Hard times for the dhimmis in the West Bank. This article attempts to portray the Christians as suffering equally at the hands of Muslims and Jews; however, it is not Jews who are beating up monks, uprooting trees, and painting obscene graffiti on monastery walls. “Holy Land’s Christians caught in midst of conflict,” from Reuters, with thanks to Clark:
BETHLEHEM, West Bank (Reuters) – A 76-year-old Greek Orthodox monk is beaten up by villagers, his carefully tended olive trees are uprooted and his isolated West Bank monastery is defaced with graffiti depicting nuns being raped.
The land of Jesus’s birth is not always an easy place for Christians to live in 2006.
The population of Christians in the Holy Land, particularly in the Palestinian territories, is dwindling as more and more leave for a better life abroad, turning the community into a tiny minority squeezed between Muslims and Jews….
Caught in the midst of conflict, Churches have sought to help local Christians quietly by not rocking the boat and being careful over criticizing the Palestinian Authority, which might be seen by some as tantamount to supporting Israel….
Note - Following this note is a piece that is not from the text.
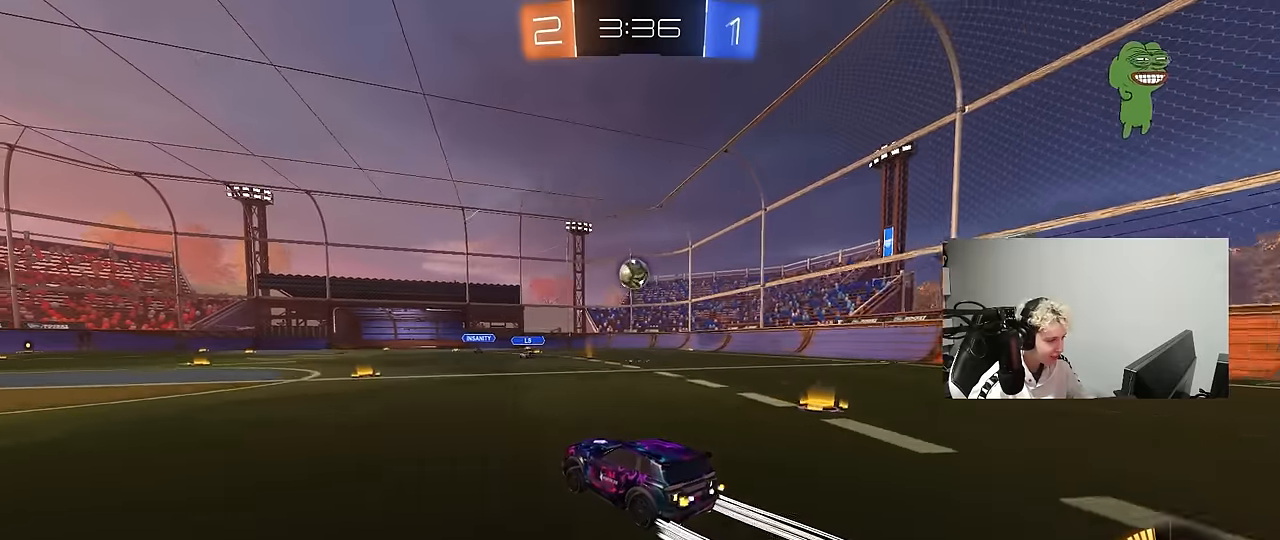
{"keys": ["a", "d", "s"], "mouse": ["left", "right"], "events": [[334, "mouse_left", "down"], [334, "mouse_right", "down"], [334, "w", "up"], [417, "a", "down"], [417, "s", "down"], [467, "d", "down"]]}
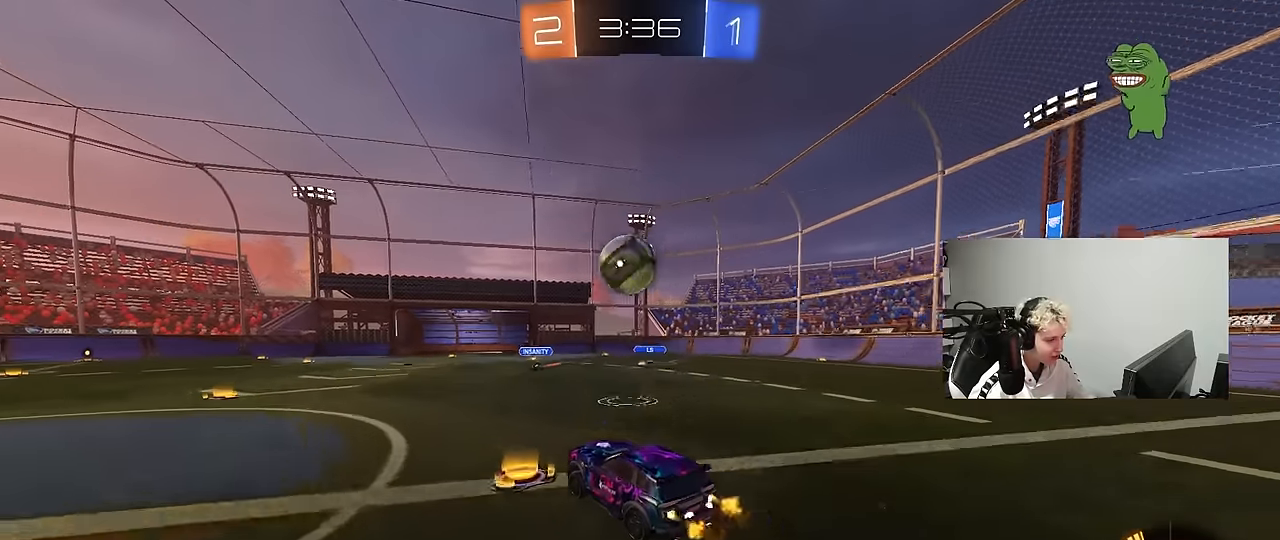
{"keys": ["a", "s", "shift"], "mouse": [], "events": [[17, "a", "up"], [67, "d", "up"], [67, "mouse_right", "up"], [67, "s", "up"], [117, "mouse_left", "up"], [200, "a", "down"], [200, "shift", "down"], [200, "w", "down"], [250, "mouse_left", "down"], [250, "mouse_right", "down"], [300, "s", "down"], [300, "w", "up"], [434, "mouse_left", "up"], [484, "mouse_right", "up"]]}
Exasperated at the failure of the Palestinian Authority to act and the reticence of churches to speak up, a group of Christians in Bethlehem drew up a list of grievances that included theft of their land by Muslims, attacks and desecration of Church property.
The Christians passed the list to Church leaders, saying local authorities had done little to help.
These days Christians face extra uncertainty from the rise of the militant Islamist Hamas group, whose charter calls for the establishment of an Islamic, rather than a secular, state — a goal that causes many Christians to have misgivings about remaining.